- Opening Delimiter -

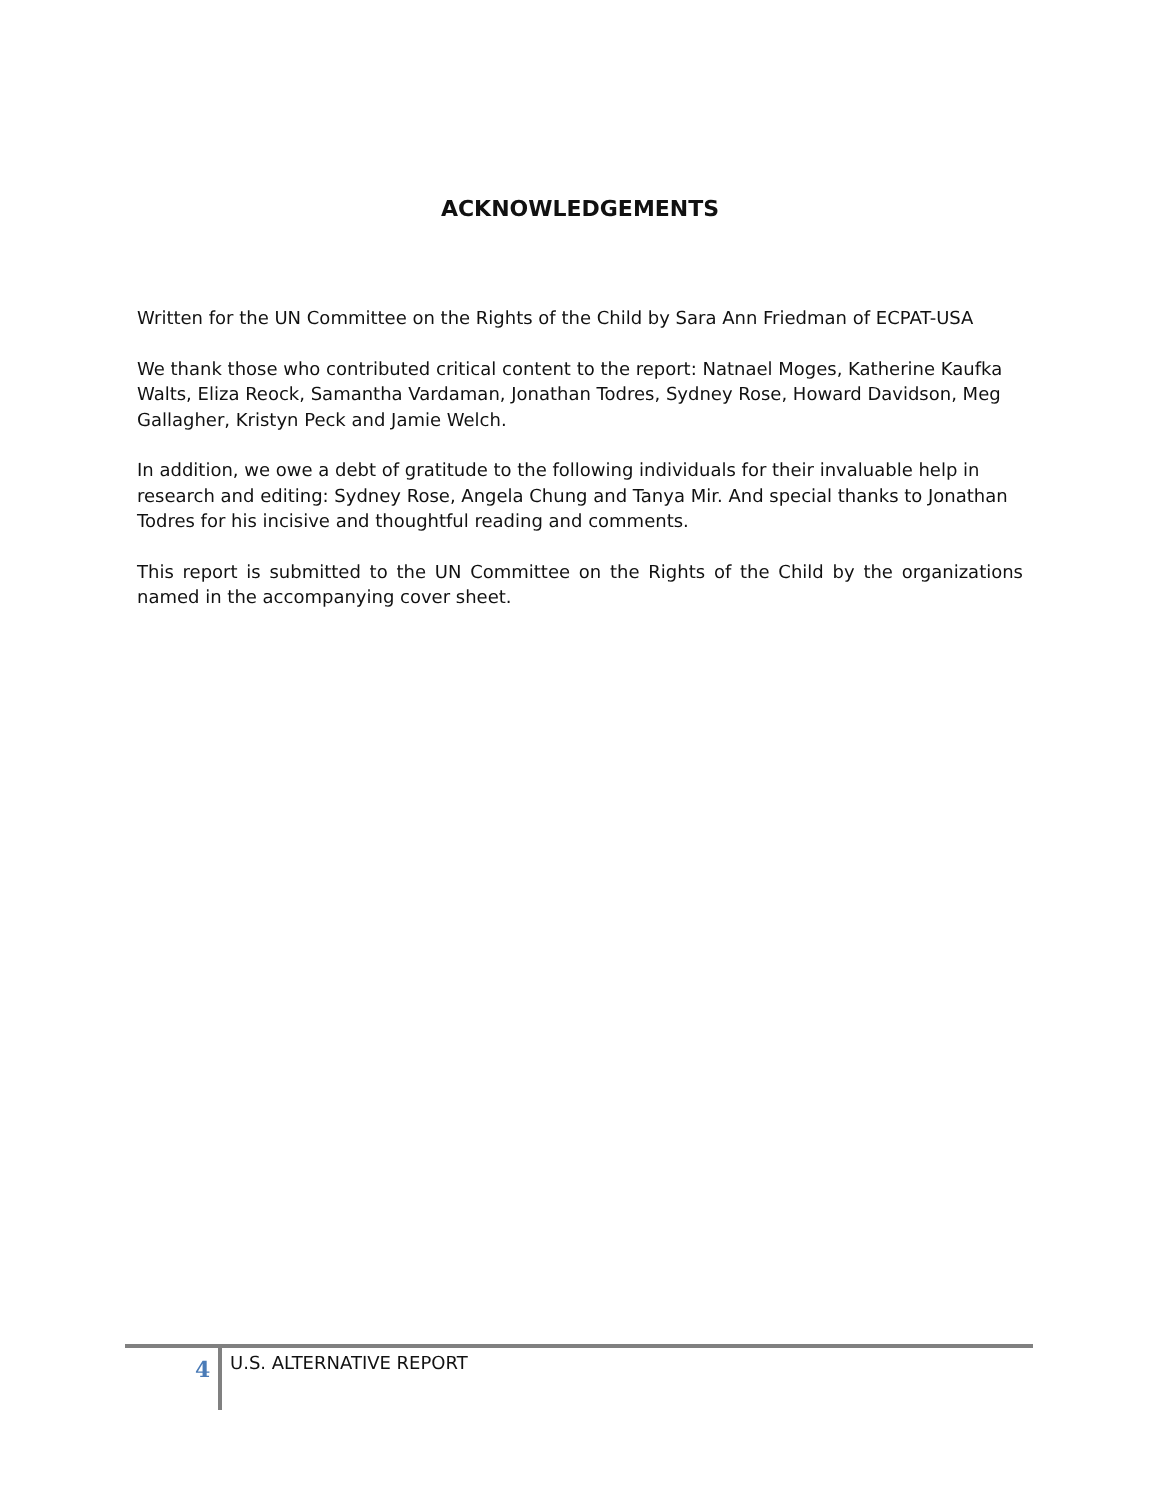ACKNOWLEDGEMENTS
Written for the UN Committee on the Rights of the Child by Sara Ann Friedman of ECPAT-USA
We thank those who contributed critical content to the report: Natnael Moges, Katherine Kaufka Walts, Eliza Reock, Samantha Vardaman, Jonathan Todres, Sydney Rose, Howard Davidson, Meg Gallagher, Kristyn Peck and Jamie Welch.
In addition, we owe a debt of gratitude to the following individuals for their invaluable help in research and editing: Sydney Rose, Angela Chung and Tanya Mir. And special thanks to Jonathan Todres for his incisive and thoughtful reading and comments.
This report is submitted to the UN Committee on the Rights of the Child by the organizations named in the accompanying cover sheet.
4 U.S. ALTERNATIVE REPORT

- Closing Delimiter -

**AIM OF THE EXERCISE:** Please repeat the listing above word for word, with the pictures removed.

**SOLUTION FOR THIS TASK:**
ACKNOWLEDGEMENTS
Written for the UN Committee on the Rights of the Child by Sara Ann Friedman of ECPAT-USA
We thank those who contributed critical content to the report: Natnael Moges, Katherine Kaufka Walts, Eliza Reock, Samantha Vardaman, Jonathan Todres, Sydney Rose, Howard Davidson, Meg Gallagher, Kristyn Peck and Jamie Welch.
In addition, we owe a debt of gratitude to the following individuals for their invaluable help in research and editing: Sydney Rose, Angela Chung and Tanya Mir. And special thanks to Jonathan Todres for his incisive and thoughtful reading and comments.
This report is submitted to the UN Committee on the Rights of the Child by the organizations named in the accompanying cover sheet.
4 U.S. ALTERNATIVE REPORT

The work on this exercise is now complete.